[RECORDS FOR THE TASK — start]
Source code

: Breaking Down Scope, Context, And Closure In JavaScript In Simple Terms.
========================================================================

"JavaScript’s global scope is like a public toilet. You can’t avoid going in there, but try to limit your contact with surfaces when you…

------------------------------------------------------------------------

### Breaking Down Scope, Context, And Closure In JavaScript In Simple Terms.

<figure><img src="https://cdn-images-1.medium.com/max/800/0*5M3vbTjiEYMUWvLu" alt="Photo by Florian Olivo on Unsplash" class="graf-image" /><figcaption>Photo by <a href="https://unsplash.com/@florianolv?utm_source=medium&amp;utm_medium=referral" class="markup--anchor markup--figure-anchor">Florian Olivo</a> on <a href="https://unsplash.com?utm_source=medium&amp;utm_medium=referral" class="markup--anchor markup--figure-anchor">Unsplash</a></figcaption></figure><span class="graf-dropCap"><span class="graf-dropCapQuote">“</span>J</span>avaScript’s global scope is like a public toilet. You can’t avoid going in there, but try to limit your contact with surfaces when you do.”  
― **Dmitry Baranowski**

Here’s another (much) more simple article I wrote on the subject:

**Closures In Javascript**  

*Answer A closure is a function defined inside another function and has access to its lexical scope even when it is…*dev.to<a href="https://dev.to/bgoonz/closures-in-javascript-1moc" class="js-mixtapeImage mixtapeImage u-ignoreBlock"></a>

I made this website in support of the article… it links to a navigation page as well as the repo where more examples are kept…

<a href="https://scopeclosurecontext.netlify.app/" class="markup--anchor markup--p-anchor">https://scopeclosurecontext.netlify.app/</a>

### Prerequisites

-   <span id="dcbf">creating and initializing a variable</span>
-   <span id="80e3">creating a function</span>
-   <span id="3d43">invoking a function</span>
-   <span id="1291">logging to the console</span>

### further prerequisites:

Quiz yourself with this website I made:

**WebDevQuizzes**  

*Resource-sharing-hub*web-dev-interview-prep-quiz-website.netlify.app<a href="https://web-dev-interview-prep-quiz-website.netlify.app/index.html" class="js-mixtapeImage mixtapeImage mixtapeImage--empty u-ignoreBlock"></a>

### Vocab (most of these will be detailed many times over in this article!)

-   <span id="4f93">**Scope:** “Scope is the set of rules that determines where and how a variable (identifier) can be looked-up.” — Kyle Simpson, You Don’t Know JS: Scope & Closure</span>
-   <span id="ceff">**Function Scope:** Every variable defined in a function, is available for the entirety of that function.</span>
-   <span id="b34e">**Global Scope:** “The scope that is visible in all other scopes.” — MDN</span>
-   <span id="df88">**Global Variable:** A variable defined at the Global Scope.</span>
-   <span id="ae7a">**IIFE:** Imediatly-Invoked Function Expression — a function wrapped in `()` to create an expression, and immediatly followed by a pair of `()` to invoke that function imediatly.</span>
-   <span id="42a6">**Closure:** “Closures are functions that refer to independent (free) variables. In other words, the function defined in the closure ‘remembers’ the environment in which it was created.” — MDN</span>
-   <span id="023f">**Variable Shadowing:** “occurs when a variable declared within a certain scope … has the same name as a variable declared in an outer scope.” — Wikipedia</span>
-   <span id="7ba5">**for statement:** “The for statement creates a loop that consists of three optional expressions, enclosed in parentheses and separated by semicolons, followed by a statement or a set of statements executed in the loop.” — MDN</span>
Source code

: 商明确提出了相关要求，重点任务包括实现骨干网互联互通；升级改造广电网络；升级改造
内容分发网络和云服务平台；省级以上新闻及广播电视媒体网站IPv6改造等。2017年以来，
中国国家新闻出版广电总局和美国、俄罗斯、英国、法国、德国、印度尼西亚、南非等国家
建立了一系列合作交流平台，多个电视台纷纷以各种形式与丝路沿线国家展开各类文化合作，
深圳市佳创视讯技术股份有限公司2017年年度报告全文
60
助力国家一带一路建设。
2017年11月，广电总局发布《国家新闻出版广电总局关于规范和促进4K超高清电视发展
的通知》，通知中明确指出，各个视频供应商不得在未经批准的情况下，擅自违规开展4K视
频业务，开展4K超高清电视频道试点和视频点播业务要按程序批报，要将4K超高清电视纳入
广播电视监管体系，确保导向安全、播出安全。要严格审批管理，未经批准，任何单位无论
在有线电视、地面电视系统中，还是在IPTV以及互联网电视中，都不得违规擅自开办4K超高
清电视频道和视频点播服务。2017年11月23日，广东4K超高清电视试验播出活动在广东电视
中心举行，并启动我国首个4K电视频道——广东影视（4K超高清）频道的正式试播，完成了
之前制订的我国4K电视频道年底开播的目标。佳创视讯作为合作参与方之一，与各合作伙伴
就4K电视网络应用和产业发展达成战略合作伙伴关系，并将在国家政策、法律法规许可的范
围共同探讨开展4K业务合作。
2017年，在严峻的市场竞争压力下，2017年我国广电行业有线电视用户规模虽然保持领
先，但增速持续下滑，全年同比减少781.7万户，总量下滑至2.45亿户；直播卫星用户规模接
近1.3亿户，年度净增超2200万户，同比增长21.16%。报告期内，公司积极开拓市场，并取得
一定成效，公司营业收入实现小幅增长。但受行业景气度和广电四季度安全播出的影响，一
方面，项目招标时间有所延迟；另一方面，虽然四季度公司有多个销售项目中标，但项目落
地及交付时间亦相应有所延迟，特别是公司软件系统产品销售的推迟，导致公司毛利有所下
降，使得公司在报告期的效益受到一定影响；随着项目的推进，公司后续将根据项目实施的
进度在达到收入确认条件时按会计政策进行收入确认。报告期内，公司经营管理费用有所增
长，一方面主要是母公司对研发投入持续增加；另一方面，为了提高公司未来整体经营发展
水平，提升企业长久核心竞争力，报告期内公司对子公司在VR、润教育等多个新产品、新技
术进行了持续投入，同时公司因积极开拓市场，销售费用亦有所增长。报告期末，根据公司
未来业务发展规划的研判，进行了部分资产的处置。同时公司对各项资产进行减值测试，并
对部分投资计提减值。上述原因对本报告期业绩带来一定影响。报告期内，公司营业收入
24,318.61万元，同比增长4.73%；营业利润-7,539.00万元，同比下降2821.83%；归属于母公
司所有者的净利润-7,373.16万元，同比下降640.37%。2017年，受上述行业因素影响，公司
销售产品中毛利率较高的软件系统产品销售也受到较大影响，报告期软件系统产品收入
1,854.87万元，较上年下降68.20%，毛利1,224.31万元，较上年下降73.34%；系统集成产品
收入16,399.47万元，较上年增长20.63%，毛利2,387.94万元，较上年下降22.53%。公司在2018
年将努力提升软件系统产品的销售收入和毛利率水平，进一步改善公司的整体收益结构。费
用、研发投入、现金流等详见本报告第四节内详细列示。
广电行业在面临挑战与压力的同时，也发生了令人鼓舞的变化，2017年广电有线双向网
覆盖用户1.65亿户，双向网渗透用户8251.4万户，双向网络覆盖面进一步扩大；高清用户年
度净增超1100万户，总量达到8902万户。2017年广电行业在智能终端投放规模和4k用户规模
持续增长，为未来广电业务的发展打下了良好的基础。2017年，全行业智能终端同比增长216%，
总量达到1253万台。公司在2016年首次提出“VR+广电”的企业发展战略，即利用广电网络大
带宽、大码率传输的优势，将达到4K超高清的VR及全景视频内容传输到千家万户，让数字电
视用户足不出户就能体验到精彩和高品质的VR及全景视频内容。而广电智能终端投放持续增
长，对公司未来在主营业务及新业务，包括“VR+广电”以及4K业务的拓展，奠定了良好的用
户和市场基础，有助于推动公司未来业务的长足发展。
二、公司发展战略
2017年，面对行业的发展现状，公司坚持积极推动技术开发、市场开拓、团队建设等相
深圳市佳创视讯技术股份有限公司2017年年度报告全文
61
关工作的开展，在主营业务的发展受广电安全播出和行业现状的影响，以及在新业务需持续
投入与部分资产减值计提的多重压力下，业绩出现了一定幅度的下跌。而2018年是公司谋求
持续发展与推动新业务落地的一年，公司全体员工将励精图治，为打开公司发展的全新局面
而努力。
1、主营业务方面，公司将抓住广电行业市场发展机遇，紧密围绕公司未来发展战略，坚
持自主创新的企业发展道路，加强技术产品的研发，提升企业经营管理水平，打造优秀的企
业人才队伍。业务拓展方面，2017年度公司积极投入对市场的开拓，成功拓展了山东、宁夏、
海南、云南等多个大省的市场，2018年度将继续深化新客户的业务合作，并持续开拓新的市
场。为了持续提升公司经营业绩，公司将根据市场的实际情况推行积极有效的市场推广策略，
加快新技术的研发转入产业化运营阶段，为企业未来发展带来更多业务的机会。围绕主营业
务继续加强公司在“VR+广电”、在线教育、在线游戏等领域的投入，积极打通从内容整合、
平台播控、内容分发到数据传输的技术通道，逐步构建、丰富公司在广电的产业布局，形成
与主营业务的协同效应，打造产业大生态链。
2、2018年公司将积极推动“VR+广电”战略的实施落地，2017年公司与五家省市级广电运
[RECORDS FOR THE TASK — finish]
TASK BRIEF » From the listing, copy each line containing the word "Terms".

PROBLEM SOLUTION »
: Breaking Down Scope, Context, And Closure In JavaScript In Simple Terms.
### Breaking Down Scope, Context, And Closure In JavaScript In Simple Terms.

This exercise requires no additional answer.